Esta tarde no hubo fuerza en los rayos y yo
pensé que esa es la manera en la que el astro nos exhorta por vivir tan (pero
tan) lejos de la paz. Sin embargo, La Familia de Ukeleles convocó a un encuentro
vespertino en el Planetario y la mística que se generó me dio esperanzas. Acústicos
como es su costumbre, pero sin paredes que pudieran contener sus
canciones, los músicos llevaron su sonido al amparo de los árboles del Parque 3
de Febrero.
Acoplando sus canciones al ruido ambiente de palomas
volando, aviones cruzando y gansos de tránsito, la pequeña orquesta contagió su
alegría a la par que volvió a deslumbrar a quienes desde las lonas
extendidas sobre el pasto aplaudían el sonido de la guitarra resofónica de
Diego Pozzi, la encantadora voz de Melisa Muñiz, el amparador contrabajo en los dedos de Damian Manfredi, la creativa percusión de Fideo
Capdeville, la destreza en las cuerdas de Adrián Capresi y la vivacidad sonora
de Matías Martinelli.
Tocaban las canciones de siempre, que
finalmente encontraron hogar en el primer disco de estudio de esta maravillosa
banda.

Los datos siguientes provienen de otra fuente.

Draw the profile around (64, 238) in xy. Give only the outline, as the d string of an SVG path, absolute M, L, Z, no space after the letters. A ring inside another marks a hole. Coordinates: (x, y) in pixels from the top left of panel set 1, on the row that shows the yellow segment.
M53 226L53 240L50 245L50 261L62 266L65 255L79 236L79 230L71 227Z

Todo venía bien, sonando lindo, oleadas de energía que iba y venía.
Pero algo inesperado me quitó el aliento: de repente, del público emergieron muchísimos
ukes que se unieron armoniosos. Una sensación de alegría abrumadora abrazó el
encuentro. Compartir, invitar, unir, trascender.
Seguramente de esto se trataba ese flashmob que desde las redes agitaron. Y
de todas las cosas maravillosas que los vi hacer en este tiempo, ésta está
entre las más lindas y vívidas. Que la creatividad les valga, y las ganas de
compartir e incluir. Ese mágico momento donde borran las diferencias público-artista
para compartir lo que son. Me llevo eso, que me devolvió lo que pensé perdido.